Alan Wake, released in 2014, was about as scary as a TV adaptation of a Stephen King story. It was tense and dark, but rarely very scary. Alan Wake 2, though, is a different beast altogether. As you try to solve the mystery plaguing Bright Falls as FBI agent Saga Anderson, and try to escape the Dark Place as Alan Wake, developer Remedy offers up a much scarier, more dangerous world.
Phasmophobia asks the timeless question: What, are you chicken? Sure, you can play Phasmophobia, a game patterned after ghost-hunting shows, on your own. But it's best played as a group of 2-4 players. Use different tools and information to track and identify hostile ghosts, but if you get caught yourself, you won't make it out of the place alive. Phasmophobia manages to both be hilariously janky and utterly terrifying at the same time. See also: Lethal Company.
One of the biggest problems with survival horror games (like the aforementioned Resident Evil 7) is that they want to give you a sense of progression, letting you power up over the course of the game. But monsters are much less scary when you have a dimensional pocket with a half-dozen different weapons to fight with.
GTFO doesn't care. GTFO is a first-person cooperative tactical shooter game inspired by horror stories like the SCP Foundation database. You play as a prisoner forced to explore and complete objectives in a sprawling, maze-like facility. If you and your companions communicate and plan, then maybe you can make it out. But oftentimes, you'll be quickly overwhelmed by unspeakable horrors, and forced to start over.
September 25 marked the 23rd anniversary of the release of Silent Hill 2 for PlayStation 2. October 8 marks the release of the long-awaited remake (shown above) of the classic horror title. Reviews from critics look overwhelmingly positive, but the original game still holds up.

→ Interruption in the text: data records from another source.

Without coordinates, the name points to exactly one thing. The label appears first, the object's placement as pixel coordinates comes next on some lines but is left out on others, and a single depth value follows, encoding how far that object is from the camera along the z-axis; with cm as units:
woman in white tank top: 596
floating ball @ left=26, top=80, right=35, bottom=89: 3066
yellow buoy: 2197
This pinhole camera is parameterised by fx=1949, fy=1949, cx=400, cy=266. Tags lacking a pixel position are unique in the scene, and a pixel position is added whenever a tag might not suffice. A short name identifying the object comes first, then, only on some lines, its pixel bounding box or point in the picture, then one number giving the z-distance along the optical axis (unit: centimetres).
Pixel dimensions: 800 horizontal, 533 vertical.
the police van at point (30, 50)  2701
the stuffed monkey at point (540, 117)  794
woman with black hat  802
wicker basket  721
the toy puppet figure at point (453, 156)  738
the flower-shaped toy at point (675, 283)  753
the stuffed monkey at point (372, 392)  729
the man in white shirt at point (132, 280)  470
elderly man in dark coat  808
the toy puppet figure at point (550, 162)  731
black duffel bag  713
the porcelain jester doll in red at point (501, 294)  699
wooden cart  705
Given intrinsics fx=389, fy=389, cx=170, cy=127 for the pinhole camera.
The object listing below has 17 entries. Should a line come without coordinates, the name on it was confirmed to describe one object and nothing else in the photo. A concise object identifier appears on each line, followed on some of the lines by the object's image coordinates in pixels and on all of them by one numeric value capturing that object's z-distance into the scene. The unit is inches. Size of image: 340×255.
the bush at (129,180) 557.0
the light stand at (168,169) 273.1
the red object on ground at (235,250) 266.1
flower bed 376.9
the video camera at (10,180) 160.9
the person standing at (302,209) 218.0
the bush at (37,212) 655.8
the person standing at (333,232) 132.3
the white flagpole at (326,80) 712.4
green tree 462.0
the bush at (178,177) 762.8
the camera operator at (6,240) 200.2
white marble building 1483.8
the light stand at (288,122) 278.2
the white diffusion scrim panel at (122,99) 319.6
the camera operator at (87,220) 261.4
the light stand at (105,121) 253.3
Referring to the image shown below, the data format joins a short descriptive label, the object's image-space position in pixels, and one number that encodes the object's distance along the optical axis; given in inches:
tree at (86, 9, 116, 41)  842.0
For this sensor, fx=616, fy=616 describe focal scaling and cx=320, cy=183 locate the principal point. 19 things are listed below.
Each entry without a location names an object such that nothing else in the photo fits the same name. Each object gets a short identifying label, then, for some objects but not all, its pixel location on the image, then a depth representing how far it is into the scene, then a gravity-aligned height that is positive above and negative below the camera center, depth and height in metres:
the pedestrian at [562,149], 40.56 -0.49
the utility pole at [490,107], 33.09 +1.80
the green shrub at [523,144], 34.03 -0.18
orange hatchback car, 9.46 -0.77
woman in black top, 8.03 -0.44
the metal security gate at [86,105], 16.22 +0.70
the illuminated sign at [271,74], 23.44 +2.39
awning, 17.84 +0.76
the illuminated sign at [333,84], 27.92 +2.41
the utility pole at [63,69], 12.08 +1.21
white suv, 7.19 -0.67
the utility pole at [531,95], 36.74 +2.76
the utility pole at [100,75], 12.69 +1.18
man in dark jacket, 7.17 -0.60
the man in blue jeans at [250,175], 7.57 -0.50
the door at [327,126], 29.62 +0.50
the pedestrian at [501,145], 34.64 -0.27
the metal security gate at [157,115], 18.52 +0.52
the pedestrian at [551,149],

The original Silent Hill 2—as well as the other earlier games—put you in a foggy, empty town populated only by terrifying, mutilated, and mutated monsters. The creators used the game's real and "other" worlds to explore themes of loss, guilt, and cruelty, helped along by maybe the most iconic horror villain in all of video games: Pyramid Head. See also: Silent Hill and Silent Hill 3—the latter if only for the terrifying mirror scene late in the game.
For an action-packed take on horror, you can't go wrong with Dead Space and Resident Evil 2. Both received excellent remakes in the last few years that updated them for modern sensibilities regarding game control and navigation, and overhauled the visuals while retaining their style. Both games offer an over-the-shoulder camera, puzzle-solving, and a focus on ammo conservation. Dead Space is a science-fiction horror story akin to The Thing, while Resident Evil 2 is a quintessential zombie story.